§ MATERIALS PROVIDED
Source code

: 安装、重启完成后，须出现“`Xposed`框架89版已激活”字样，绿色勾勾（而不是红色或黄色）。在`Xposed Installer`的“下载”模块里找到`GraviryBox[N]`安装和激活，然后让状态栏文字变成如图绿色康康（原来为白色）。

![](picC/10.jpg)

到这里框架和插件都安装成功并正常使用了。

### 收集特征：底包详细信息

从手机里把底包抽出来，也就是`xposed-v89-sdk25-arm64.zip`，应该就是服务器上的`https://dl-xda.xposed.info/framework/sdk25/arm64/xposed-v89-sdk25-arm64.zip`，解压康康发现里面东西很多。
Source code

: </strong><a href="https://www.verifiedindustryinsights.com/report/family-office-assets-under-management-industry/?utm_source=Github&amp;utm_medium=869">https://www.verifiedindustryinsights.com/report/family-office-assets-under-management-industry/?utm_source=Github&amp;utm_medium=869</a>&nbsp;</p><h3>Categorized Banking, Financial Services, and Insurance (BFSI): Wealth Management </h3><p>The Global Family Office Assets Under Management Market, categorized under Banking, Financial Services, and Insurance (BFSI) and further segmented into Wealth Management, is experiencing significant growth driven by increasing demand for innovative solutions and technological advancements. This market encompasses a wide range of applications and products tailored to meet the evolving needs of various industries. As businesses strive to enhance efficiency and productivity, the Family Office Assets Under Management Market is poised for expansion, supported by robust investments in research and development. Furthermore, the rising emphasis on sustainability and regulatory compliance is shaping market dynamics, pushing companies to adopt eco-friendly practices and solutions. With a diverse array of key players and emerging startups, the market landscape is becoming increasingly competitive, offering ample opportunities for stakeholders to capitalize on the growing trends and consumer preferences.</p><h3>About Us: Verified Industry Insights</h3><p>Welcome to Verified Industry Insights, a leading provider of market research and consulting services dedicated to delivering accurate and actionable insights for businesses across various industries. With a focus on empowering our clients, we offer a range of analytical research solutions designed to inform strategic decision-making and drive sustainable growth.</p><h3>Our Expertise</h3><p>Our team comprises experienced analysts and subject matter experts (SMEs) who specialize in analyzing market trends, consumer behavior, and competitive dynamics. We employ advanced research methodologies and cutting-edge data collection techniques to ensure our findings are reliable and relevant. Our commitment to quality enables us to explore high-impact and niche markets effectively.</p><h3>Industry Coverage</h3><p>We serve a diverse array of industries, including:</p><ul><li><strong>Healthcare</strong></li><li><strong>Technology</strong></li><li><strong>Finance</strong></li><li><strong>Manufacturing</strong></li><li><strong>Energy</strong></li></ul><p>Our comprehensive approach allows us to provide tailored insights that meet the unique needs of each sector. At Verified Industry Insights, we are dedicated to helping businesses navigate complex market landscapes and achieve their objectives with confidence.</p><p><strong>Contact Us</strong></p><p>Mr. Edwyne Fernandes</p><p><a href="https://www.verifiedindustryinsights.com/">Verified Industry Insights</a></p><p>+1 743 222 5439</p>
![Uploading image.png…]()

§ WORK ITEM
Output every record exactly as written, with nothing dropped.

§ ANSWER SECTION
Source code

: 安装、重启完成后，须出现“`Xposed`框架89版已激活”字样，绿色勾勾（而不是红色或黄色）。在`Xposed Installer`的“下载”模块里找到`GraviryBox[N]`安装和激活，然后让状态栏文字变成如图绿色康康（原来为白色）。

![](picC/10.jpg)

到这里框架和插件都安装成功并正常使用了。

### 收集特征：底包详细信息

从手机里把底包抽出来，也就是`xposed-v89-sdk25-arm64.zip`，应该就是服务器上的`https://dl-xda.xposed.info/framework/sdk25/arm64/xposed-v89-sdk25-arm64.zip`，解压康康发现里面东西很多。
Source code

: </strong><a href="https://www.verifiedindustryinsights.com/report/family-office-assets-under-management-industry/?utm_source=Github&amp;utm_medium=869">https://www.verifiedindustryinsights.com/report/family-office-assets-under-management-industry/?utm_source=Github&amp;utm_medium=869</a>&nbsp;</p><h3>Categorized Banking, Financial Services, and Insurance (BFSI): Wealth Management </h3><p>The Global Family Office Assets Under Management Market, categorized under Banking, Financial Services, and Insurance (BFSI) and further segmented into Wealth Management, is experiencing significant growth driven by increasing demand for innovative solutions and technological advancements. This market encompasses a wide range of applications and products tailored to meet the evolving needs of various industries. As businesses strive to enhance efficiency and productivity, the Family Office Assets Under Management Market is poised for expansion, supported by robust investments in research and development. Furthermore, the rising emphasis on sustainability and regulatory compliance is shaping market dynamics, pushing companies to adopt eco-friendly practices and solutions. With a diverse array of key players and emerging startups, the market landscape is becoming increasingly competitive, offering ample opportunities for stakeholders to capitalize on the growing trends and consumer preferences.</p><h3>About Us: Verified Industry Insights</h3><p>Welcome to Verified Industry Insights, a leading provider of market research and consulting services dedicated to delivering accurate and actionable insights for businesses across various industries. With a focus on empowering our clients, we offer a range of analytical research solutions designed to inform strategic decision-making and drive sustainable growth.</p><h3>Our Expertise</h3><p>Our team comprises experienced analysts and subject matter experts (SMEs) who specialize in analyzing market trends, consumer behavior, and competitive dynamics. We employ advanced research methodologies and cutting-edge data collection techniques to ensure our findings are reliable and relevant. Our commitment to quality enables us to explore high-impact and niche markets effectively.</p><h3>Industry Coverage</h3><p>We serve a diverse array of industries, including:</p><ul><li><strong>Healthcare</strong></li><li><strong>Technology</strong></li><li><strong>Finance</strong></li><li><strong>Manufacturing</strong></li><li><strong>Energy</strong></li></ul><p>Our comprehensive approach allows us to provide tailored insights that meet the unique needs of each sector. At Verified Industry Insights, we are dedicated to helping businesses navigate complex market landscapes and achieve their objectives with confidence.</p><p><strong>Contact Us</strong></p><p>Mr. Edwyne Fernandes</p><p><a href="https://www.verifiedindustryinsights.com/">Verified Industry Insights</a></p><p>+1 743 222 5439</p>
![Uploading image.png…]()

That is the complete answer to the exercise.